FLI organized a Community of Practice (CoP) on culture and arts on March 14, 2019 in Islamabad which was attended by 16 people from 11 language communities of northern Pakistan. The event was aimed to figure out why the local arts and music were facing the danger of extinction and what steps should be taken to revive the local musical arts. Eight people, belonging to Torwali, Gawri, Khowar, Shina, Wakhi, Hindko, Palula and Kalasha language groups presented their presentations on how music, an integral part of their indigenous cultures were eroding and what were the reasons. They also floated their recommendations for promotion of their cultural heritage. The conclusion brought up many reasons varying from geographical to atmospheric factors effecting the very cultural aspect of the region. Some of the findings of the CoP listed below:
- Music was no more a likable and profitable profession in some societies of northern Pakistan
- Music and musicians are stigmatized in some areas
- Globalization, religious extremism, social stigma and government negligence were blamed for overall degradation of local arts.

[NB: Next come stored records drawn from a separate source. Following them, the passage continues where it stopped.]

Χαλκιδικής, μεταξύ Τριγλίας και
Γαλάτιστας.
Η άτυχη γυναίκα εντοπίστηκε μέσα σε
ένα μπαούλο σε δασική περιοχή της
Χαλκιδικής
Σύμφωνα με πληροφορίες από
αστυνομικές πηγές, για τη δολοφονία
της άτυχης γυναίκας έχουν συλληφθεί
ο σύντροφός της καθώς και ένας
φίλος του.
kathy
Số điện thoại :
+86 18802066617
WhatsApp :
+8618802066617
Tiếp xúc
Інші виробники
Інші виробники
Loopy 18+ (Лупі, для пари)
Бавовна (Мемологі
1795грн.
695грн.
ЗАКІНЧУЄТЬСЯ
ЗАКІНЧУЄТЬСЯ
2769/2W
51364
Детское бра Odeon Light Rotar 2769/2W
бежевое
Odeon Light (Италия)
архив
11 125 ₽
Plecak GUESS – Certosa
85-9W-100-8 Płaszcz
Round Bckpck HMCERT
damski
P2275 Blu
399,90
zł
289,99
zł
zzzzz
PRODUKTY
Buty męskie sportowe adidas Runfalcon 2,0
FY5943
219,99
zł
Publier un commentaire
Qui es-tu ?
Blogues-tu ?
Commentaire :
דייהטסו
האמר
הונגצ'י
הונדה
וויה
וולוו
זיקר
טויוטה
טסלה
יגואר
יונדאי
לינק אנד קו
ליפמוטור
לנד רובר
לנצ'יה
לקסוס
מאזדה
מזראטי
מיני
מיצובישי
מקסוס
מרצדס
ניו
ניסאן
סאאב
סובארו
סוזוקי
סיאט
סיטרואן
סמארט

Factually, every indigenous culture in northern Pakistan, as come out of this event, had been giving great importance to the music in the past. In some places, the music was used not only for casual entertainment but was it also a part of daily life of the inhabitants. In Gilgit-Baltistan and Chitral region, some type of musical instruments are still being played during the traditional polo competitions, meant to create thrill among the players. The same was done in the past during wars.
FLI has been requested by the participants of this event to work for the revival of this aspect of cultures in its target region. FLI will surely seek government help for the purpose though its advocacy efforts.